INPUT FOR THIS TASK.

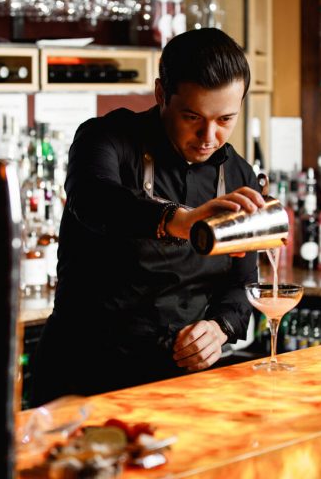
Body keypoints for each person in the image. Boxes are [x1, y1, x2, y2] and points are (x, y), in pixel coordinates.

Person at [31, 28, 265, 405]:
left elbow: (242, 285)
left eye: (225, 119)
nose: (209, 136)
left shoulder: (238, 175)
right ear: (161, 94)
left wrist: (219, 329)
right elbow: (93, 199)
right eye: (193, 116)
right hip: (86, 375)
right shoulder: (106, 138)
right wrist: (182, 220)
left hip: (177, 384)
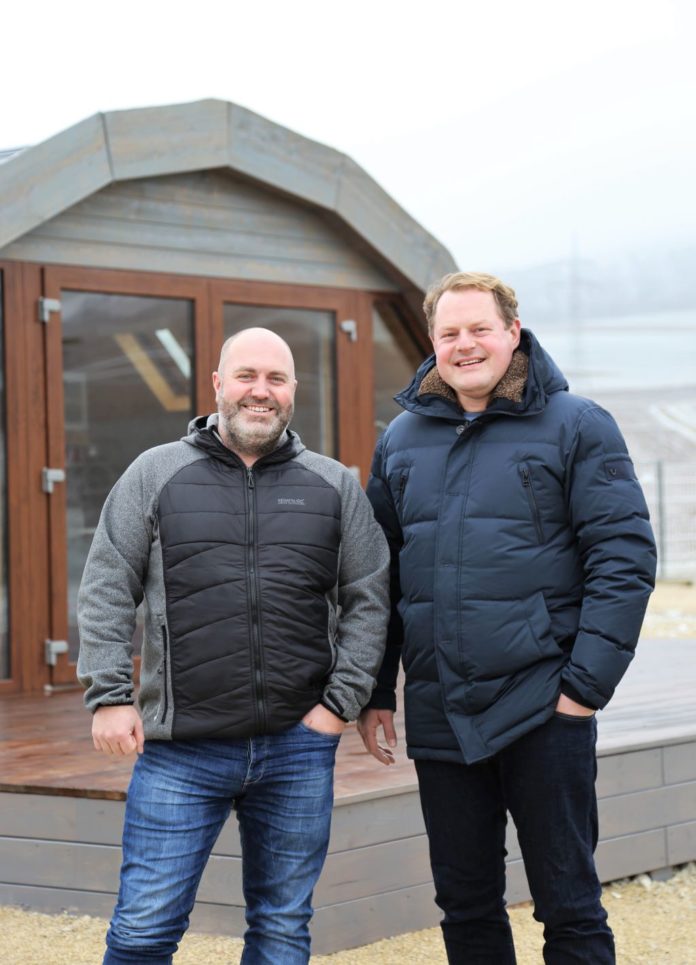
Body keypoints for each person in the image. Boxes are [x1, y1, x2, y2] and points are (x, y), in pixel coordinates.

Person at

EXERCISE.
Please retype the listing in full, exactly as given, and skip every image.

EXPECTED ANSWER.
Body keypoints for each person in the image. Boxes are [x1, y1, x2, y2] and points are (x, y), in pixel coordinates.

Person at [31, 28, 265, 405]:
left elbow: (242, 285)
left eye: (225, 119)
nose: (209, 136)
left shoulder: (238, 175)
right ear: (161, 94)
left wrist: (219, 329)
right elbow: (93, 199)
right eye: (193, 116)
right hip: (86, 375)
right shoulder: (106, 138)
right wrist: (182, 220)
left hip: (177, 384)
Body keypoints for each person in the image. Boxes are [x1, y1, x2, y2] and points are (x, y), in pixel coordinates.

Person at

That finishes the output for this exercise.